◆ **Check your understanding**
(1) In the piece on constant process and adapting procedure, what does the constant process for the Remediate step call for?
(2) Go on with the piece on constant process and adapting procedure from the point where it stops.

◆ **Source extract**
━━━━━━━━
This is what I bring to every engagement. It doesn't care what RMM you're running or what EDR is deployed. The spine is always the same.
// the part that adapts
Procedure
The tool-specific execution of each process step. Which dashboards, which log queries, which API calls, which console paths.

This changes with every client. ConnectWise looks different from NinjaOne. SentinelOne looks different from Huntress. The procedure speaks the local dialect.
Step 01
Triage
// process (constant)
Confirm the symptom is real, establish scope, prevent premature action
// procedure (adapts)
Which dashboards, health pages, and basic connectivity tests exist in this environment
Step 02
Validate
// process (constant)
Corroborate findings with independent sources, build a defensible timeline
// procedure (adapts)
Which logs, queries, and telemetry sources exist for this specific client and toolset
Step 03
Remediate
// process (constant)
Smallest viable change, pre-check, rollback defined, staged where possible
// procedure (adapts)
The exact policy change, script, exclusion, or configuration adjustment in this platform
Step 04
Verify
// process (constant)
━━━━━━━━
◆ **Exercise data**
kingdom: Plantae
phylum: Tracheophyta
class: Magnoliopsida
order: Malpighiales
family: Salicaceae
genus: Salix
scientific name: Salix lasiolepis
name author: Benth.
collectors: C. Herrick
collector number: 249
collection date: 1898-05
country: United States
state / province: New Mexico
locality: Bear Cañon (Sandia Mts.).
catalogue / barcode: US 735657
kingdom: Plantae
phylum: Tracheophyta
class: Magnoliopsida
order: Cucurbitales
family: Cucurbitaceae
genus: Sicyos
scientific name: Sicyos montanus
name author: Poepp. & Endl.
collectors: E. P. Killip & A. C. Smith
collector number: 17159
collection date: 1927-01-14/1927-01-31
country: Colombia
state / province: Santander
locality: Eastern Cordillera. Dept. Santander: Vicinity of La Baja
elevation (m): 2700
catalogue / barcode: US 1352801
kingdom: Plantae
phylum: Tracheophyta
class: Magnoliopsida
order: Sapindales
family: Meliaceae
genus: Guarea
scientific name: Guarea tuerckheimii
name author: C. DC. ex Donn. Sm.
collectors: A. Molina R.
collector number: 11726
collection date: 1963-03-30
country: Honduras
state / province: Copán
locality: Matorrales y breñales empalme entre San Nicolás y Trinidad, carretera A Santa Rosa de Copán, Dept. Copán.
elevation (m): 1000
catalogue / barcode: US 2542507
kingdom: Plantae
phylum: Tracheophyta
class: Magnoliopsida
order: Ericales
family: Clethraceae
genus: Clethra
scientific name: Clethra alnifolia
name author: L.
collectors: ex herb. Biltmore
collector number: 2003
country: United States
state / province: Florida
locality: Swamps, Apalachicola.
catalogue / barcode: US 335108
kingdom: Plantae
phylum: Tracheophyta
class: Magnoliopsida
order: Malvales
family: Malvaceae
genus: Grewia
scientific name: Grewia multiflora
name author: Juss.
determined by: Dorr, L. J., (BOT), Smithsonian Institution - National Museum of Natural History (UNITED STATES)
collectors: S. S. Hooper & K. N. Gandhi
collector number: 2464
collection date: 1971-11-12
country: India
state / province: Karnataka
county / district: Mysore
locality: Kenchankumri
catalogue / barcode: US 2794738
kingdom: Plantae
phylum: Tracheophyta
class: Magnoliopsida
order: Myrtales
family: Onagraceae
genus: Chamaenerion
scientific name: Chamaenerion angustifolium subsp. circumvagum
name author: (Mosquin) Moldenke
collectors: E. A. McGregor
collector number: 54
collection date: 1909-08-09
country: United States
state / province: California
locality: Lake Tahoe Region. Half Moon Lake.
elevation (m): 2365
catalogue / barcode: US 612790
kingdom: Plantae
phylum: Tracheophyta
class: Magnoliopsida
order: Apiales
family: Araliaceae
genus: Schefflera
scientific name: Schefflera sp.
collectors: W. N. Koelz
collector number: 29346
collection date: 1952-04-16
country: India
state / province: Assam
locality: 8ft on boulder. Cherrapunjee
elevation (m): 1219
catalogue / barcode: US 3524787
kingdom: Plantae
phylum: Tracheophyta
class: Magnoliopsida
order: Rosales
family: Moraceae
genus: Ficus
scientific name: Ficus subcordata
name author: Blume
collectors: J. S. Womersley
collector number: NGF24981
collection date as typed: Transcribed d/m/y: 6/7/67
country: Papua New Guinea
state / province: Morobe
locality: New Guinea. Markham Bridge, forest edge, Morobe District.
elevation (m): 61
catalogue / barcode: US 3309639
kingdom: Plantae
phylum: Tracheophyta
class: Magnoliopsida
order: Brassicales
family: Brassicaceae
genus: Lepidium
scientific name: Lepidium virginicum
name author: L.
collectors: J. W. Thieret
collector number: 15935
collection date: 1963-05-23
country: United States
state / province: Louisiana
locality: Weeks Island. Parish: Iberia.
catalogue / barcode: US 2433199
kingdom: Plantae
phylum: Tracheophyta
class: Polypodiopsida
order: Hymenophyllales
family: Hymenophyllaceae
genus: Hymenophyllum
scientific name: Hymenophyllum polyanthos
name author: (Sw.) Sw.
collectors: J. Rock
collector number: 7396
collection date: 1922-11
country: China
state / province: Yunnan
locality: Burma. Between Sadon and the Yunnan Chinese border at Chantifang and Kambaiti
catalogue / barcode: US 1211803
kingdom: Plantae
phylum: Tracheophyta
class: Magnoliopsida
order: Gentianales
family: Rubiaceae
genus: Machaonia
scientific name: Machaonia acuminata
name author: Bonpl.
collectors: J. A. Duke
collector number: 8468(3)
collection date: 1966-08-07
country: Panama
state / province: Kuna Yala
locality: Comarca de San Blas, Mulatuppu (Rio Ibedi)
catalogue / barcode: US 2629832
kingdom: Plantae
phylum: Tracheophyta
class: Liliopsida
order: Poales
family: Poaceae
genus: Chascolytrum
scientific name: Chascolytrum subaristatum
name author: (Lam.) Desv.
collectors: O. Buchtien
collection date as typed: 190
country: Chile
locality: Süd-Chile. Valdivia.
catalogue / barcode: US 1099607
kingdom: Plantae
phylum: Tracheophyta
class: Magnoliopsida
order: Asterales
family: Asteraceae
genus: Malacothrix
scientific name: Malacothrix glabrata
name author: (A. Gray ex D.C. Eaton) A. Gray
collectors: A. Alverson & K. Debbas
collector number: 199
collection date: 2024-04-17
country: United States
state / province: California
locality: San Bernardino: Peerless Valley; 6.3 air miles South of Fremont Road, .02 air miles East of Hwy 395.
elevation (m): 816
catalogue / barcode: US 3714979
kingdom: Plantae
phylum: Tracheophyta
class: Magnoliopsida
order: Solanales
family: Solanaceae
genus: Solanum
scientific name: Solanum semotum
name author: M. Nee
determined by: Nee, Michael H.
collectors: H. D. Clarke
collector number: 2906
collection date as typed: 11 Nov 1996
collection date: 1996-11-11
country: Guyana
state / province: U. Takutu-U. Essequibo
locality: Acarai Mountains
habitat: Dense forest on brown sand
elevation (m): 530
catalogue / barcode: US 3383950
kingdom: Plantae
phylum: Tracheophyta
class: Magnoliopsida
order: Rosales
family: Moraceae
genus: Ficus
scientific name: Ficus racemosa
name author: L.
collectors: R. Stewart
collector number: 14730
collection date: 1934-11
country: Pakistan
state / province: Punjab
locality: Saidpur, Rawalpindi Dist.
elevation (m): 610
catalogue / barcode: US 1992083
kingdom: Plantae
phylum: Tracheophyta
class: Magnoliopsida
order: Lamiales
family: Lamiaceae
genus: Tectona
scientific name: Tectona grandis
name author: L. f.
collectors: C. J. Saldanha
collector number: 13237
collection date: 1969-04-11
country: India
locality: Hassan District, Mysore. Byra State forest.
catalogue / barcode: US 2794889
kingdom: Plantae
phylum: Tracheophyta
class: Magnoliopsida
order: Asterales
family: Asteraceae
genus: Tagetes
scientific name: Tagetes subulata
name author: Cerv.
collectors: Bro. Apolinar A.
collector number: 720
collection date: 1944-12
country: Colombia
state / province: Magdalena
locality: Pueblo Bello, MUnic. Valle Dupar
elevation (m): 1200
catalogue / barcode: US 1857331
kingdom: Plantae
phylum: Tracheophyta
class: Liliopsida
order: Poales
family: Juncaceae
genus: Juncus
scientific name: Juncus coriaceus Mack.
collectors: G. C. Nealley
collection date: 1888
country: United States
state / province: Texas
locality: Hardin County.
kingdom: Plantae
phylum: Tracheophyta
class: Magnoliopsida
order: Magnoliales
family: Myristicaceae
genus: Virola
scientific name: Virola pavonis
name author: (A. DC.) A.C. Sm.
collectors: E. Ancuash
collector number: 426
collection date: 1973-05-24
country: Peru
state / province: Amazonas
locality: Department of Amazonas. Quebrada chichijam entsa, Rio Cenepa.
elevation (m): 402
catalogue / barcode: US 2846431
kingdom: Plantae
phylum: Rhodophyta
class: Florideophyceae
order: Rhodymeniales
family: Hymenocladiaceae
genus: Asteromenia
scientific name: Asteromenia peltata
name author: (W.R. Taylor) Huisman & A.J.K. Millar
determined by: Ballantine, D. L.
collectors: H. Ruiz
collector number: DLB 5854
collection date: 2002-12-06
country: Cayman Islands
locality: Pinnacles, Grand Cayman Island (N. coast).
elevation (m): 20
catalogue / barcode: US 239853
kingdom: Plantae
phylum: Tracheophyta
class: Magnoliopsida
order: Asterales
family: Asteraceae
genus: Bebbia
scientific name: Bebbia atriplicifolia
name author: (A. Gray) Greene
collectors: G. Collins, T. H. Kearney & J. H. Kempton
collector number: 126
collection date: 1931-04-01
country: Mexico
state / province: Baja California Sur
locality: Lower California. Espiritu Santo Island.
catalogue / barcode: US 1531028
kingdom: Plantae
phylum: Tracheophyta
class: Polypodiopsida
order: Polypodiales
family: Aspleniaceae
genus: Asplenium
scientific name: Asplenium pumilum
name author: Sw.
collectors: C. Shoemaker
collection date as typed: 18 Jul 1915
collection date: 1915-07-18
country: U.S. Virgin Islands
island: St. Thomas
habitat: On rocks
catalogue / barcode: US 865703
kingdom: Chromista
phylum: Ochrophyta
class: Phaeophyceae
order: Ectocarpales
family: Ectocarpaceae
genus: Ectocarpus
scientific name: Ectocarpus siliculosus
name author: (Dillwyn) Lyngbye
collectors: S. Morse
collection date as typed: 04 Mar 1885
━━━━━━━━
◆ **Results in order**
(1) The smallest viable change, a pre-check, a defined rollback, and staging where possible.

(2)
Prove the fix worked, prove no regression, validate full cycle where needed
// procedure (adapts)
How success is proven inside this platform and independently confirmed outside it
Step 05
Document
// process (constant)
Create closure that a peer can follow cold — no tribal knowledge required
// procedure (adapts)
Format and location: ticket notes, KB article, assessment writeup, evidence pack
Keeping these separate prevents two failure modes I've seen destroy teams: tool lock-in — where engineers can't function outside their comfort stack — and tribal knowledge dependency — where the method only exists in someone's head and walks out the door with them. When process and procedure are separate, any engineer can own the process and learn whatever procedure the environment requires.